◆ WORK REQUEST ◆
Set down each record exactly. Omit the pictures.

◆ DATA IN THIS EXERCISE ◆
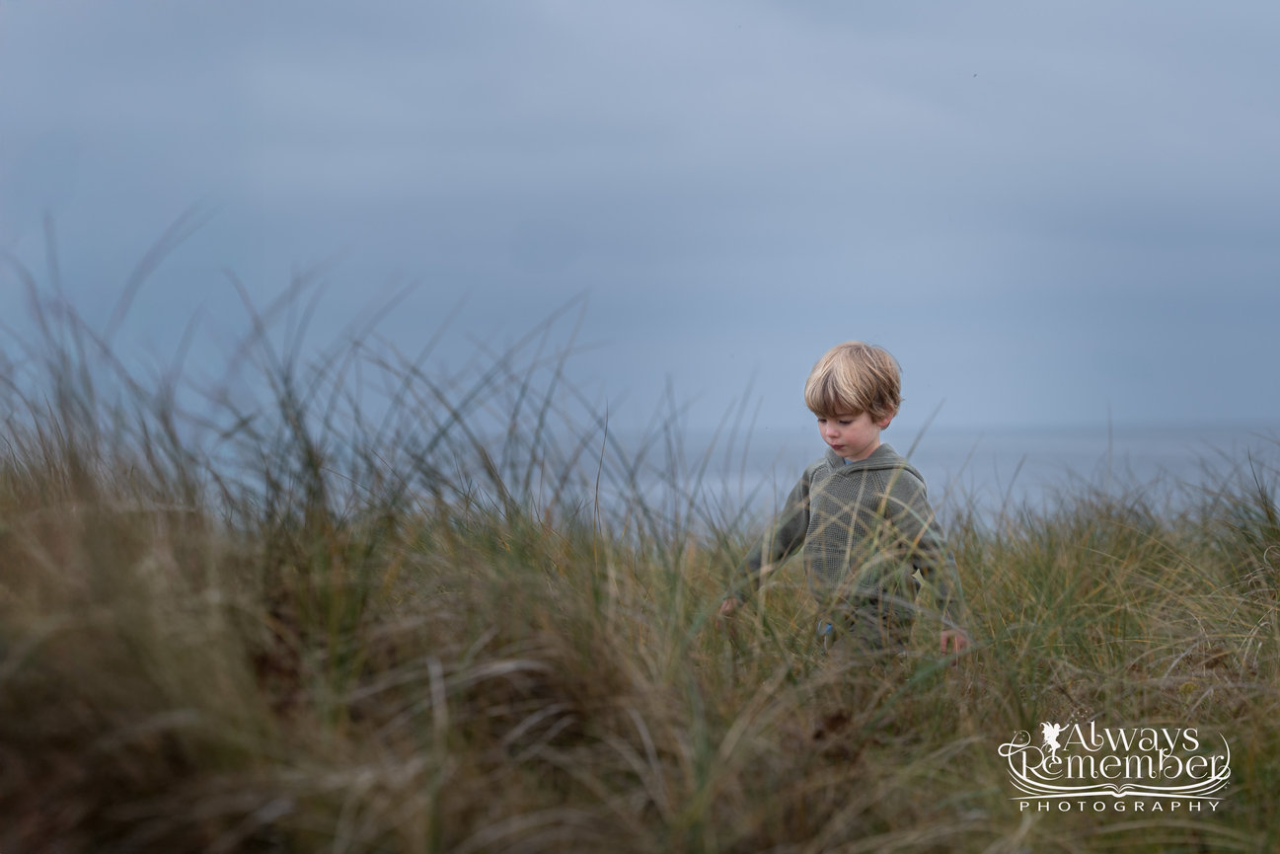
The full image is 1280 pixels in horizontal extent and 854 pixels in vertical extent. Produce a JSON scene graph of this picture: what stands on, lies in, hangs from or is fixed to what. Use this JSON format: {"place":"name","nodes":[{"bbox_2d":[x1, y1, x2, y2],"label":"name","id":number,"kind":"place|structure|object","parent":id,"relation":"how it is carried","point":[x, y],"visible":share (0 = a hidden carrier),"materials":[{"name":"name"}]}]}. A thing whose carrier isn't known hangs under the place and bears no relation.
{"place":"outdoors","nodes":[
{"label":"outdoors","id":0,"kind":"place"},
{"bbox_2d":[0,0,1279,444],"label":"sky","id":1,"kind":"structure","parent":0,"point":[990,409],"materials":[{"name":"blue"}]},
{"bbox_2d":[0,322,1279,853],"label":"grassy dune","id":2,"kind":"structure","parent":0,"point":[8,747],"materials":[{"name":"green plant"}]},
{"bbox_2d":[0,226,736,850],"label":"grass clump","id":3,"kind":"structure","parent":2,"relation":"on","point":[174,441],"materials":[{"name":"plant"}]},
{"bbox_2d":[722,342,971,663],"label":"child","id":4,"kind":"object","parent":2,"relation":"on","point":[830,382],"visible":0.87},
{"bbox_2d":[561,420,1279,534],"label":"sea","id":5,"kind":"structure","parent":0,"point":[957,456],"materials":[{"name":"grey liquid"}]},
{"bbox_2d":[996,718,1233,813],"label":"watermark logo","id":6,"kind":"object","parent":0,"point":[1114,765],"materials":[{"name":"white"}]}
]}

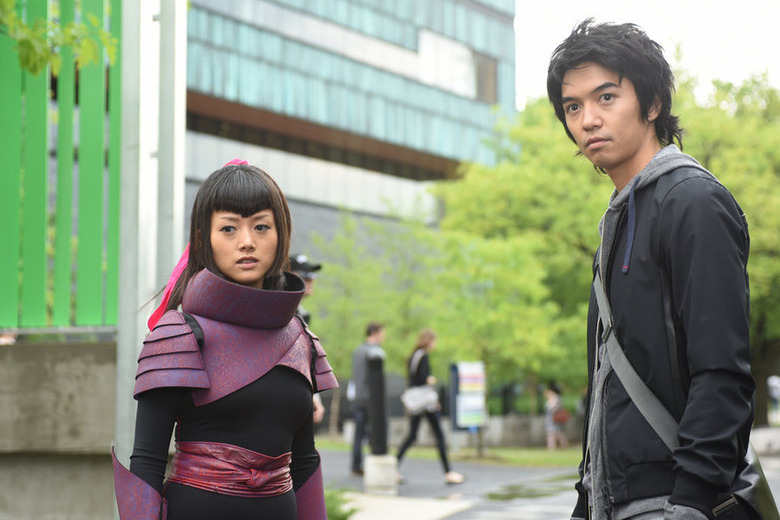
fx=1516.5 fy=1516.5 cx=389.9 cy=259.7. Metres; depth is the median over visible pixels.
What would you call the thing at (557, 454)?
lawn
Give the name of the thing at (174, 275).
red ribbon
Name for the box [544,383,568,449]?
person
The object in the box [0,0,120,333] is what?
green fence
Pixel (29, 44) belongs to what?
tree branch
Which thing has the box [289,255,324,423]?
person
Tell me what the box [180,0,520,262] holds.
glass building
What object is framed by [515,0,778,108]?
sky
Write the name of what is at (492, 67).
window
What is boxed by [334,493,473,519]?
pavement
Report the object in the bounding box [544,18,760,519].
man
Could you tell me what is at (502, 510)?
road
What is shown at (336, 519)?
shrub
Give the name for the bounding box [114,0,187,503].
metal pole
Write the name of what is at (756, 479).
shoulder bag
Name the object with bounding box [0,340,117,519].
concrete wall
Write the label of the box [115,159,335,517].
woman
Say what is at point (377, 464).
concrete base
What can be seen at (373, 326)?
man
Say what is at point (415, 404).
handbag
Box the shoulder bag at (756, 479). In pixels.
[708,446,778,519]
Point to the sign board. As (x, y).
(467, 379)
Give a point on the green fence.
(101, 150)
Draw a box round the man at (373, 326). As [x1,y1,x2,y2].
[348,322,386,473]
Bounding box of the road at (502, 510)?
[315,444,778,519]
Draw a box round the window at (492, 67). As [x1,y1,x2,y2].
[474,52,497,103]
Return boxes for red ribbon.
[148,158,250,331]
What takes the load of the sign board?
on the ground
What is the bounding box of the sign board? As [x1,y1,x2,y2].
[450,360,486,432]
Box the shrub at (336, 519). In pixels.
[324,486,355,519]
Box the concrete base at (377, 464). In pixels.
[364,454,398,495]
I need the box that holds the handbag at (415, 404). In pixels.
[401,385,439,414]
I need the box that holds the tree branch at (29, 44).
[0,0,116,76]
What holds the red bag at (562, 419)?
hanging from the person at (551, 405)
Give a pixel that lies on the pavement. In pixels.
(419, 510)
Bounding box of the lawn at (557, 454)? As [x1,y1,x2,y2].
[316,437,582,466]
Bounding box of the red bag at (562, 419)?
[552,408,569,423]

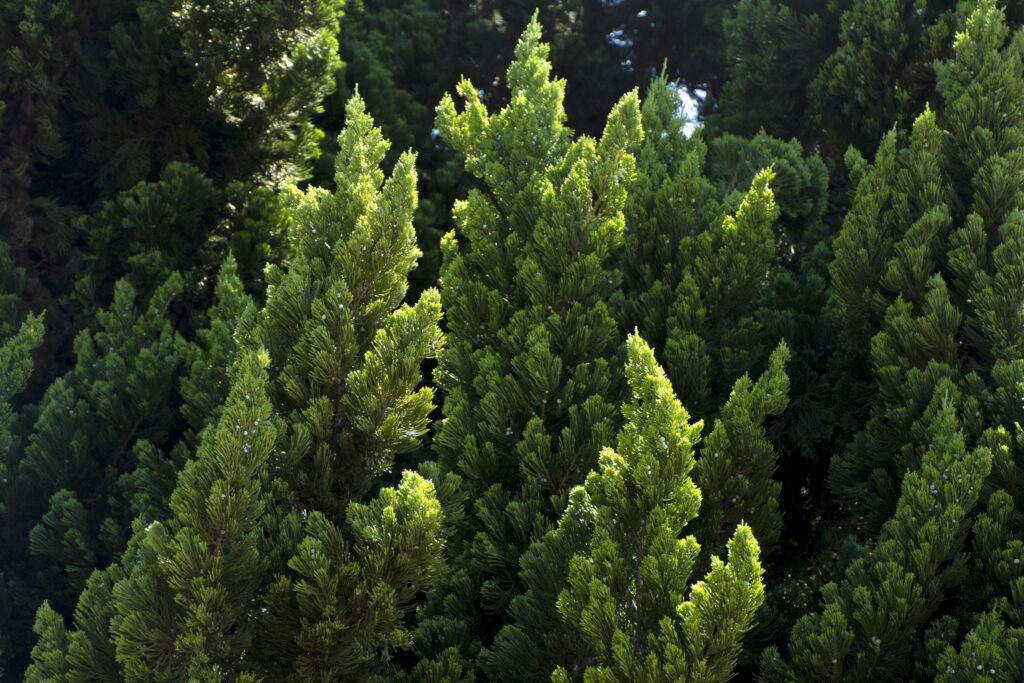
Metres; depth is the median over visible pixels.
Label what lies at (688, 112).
sky
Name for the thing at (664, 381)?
conifer tree
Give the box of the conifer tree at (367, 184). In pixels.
[33,84,455,682]
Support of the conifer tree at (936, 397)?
on the ground
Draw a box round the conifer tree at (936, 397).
[767,0,1023,682]
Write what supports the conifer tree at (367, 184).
on the ground
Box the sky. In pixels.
[669,81,704,136]
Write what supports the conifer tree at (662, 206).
on the ground
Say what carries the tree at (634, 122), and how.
on the ground
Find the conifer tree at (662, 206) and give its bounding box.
[615,69,789,562]
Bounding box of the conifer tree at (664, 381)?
[545,324,765,680]
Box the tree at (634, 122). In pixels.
[428,5,643,682]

◆ ANSWER BOX ◆
The full image is 1280 pixels in horizontal extent and 854 pixels in vertical extent. Produce a JSON scene graph of this picture: what stands on, lies in, hangs from or is fixed to what. Use this JSON format: {"place":"name","nodes":[{"bbox_2d":[x1, y1, x2, y2],"label":"name","id":number,"kind":"place|structure|object","parent":id,"relation":"how it is carried","point":[x, y],"visible":share (0 = a hidden carrier),"materials":[{"name":"name"}]}]}. A thing whose carrier isn't known hangs under the place and bears no relation.
{"place":"outdoors","nodes":[
{"label":"outdoors","id":0,"kind":"place"},
{"bbox_2d":[0,0,1279,444],"label":"sky","id":1,"kind":"structure","parent":0,"point":[990,409],"materials":[{"name":"blue"}]},
{"bbox_2d":[0,322,1279,853],"label":"grassy dune","id":2,"kind":"structure","parent":0,"point":[8,747],"materials":[{"name":"green plant"}]},
{"bbox_2d":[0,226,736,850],"label":"grass clump","id":3,"kind":"structure","parent":2,"relation":"on","point":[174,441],"materials":[{"name":"plant"}]},
{"bbox_2d":[722,342,971,663],"label":"child","id":4,"kind":"object","parent":2,"relation":"on","point":[830,382],"visible":0.87},
{"bbox_2d":[561,420,1279,534],"label":"sea","id":5,"kind":"structure","parent":0,"point":[957,456],"materials":[{"name":"grey liquid"}]},
{"bbox_2d":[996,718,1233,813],"label":"watermark logo","id":6,"kind":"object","parent":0,"point":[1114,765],"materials":[{"name":"white"}]}
]}

fx=1516.5 fy=1516.5 cx=389.9 cy=259.7. Metres; depth is the median over visible pixels.
What would you call the thing at (557, 454)?
lawn
Give the name of the thing at (174, 275).
red ribbon
Name for the box [544,383,568,449]?
person
The object in the box [0,0,120,333] is what?
green fence
Pixel (29, 44) belongs to what?
tree branch
Which thing has the box [289,255,324,423]?
person
Tell me what the box [180,0,520,262] holds.
glass building
What object is framed by [515,0,778,108]?
sky
Write the name of what is at (492, 67).
window
What is boxed by [334,493,473,519]?
pavement
Report the object in the bounding box [544,18,760,519].
man
Could you tell me what is at (502, 510)?
road
What is shown at (336, 519)?
shrub
Give the name for the bounding box [114,0,187,503].
metal pole
Write the name of what is at (756, 479).
shoulder bag
Name the object with bounding box [0,340,117,519].
concrete wall
Write the label of the box [115,159,335,517].
woman
Say what is at point (377, 464).
concrete base
What can be seen at (373, 326)?
man
Say what is at point (415, 404).
handbag
Box the shoulder bag at (756, 479). In pixels.
[708,446,778,519]
Point to the sign board. As (x, y).
(467, 379)
Give a point on the green fence.
(101, 150)
Draw a box round the man at (373, 326). As [x1,y1,x2,y2].
[348,322,386,473]
Bounding box of the road at (502, 510)?
[315,444,778,519]
Draw a box round the window at (492, 67). As [x1,y1,x2,y2].
[474,52,497,103]
Return boxes for red ribbon.
[148,158,250,331]
What takes the load of the sign board?
on the ground
What is the bounding box of the sign board? As [x1,y1,x2,y2].
[450,360,486,432]
Box the shrub at (336, 519). In pixels.
[324,486,355,519]
Box the concrete base at (377, 464). In pixels.
[364,454,398,495]
I need the box that holds the handbag at (415, 404). In pixels.
[401,385,439,414]
I need the box that holds the tree branch at (29, 44).
[0,0,116,76]
What holds the red bag at (562, 419)?
hanging from the person at (551, 405)
Give a pixel that lies on the pavement. In pixels.
(419, 510)
Bounding box of the lawn at (557, 454)? As [x1,y1,x2,y2].
[316,437,582,466]
Bounding box of the red bag at (562, 419)?
[552,408,569,423]

Metres; depth is the median over visible pixels.
Label what lies at (688, 112).
sky
Name for the thing at (664, 381)?
conifer tree
Give the box of the conifer tree at (367, 184). In pixels.
[33,84,455,682]
Support of the conifer tree at (936, 397)?
on the ground
Draw a box round the conifer tree at (936, 397).
[767,0,1023,682]
Write what supports the conifer tree at (367, 184).
on the ground
Box the sky. In pixels.
[669,81,704,136]
Write what supports the conifer tree at (662, 206).
on the ground
Say what carries the tree at (634, 122), and how.
on the ground
Find the conifer tree at (662, 206) and give its bounding box.
[615,69,789,562]
Bounding box of the conifer tree at (664, 381)?
[545,324,765,680]
Box the tree at (634, 122). In pixels.
[428,5,643,682]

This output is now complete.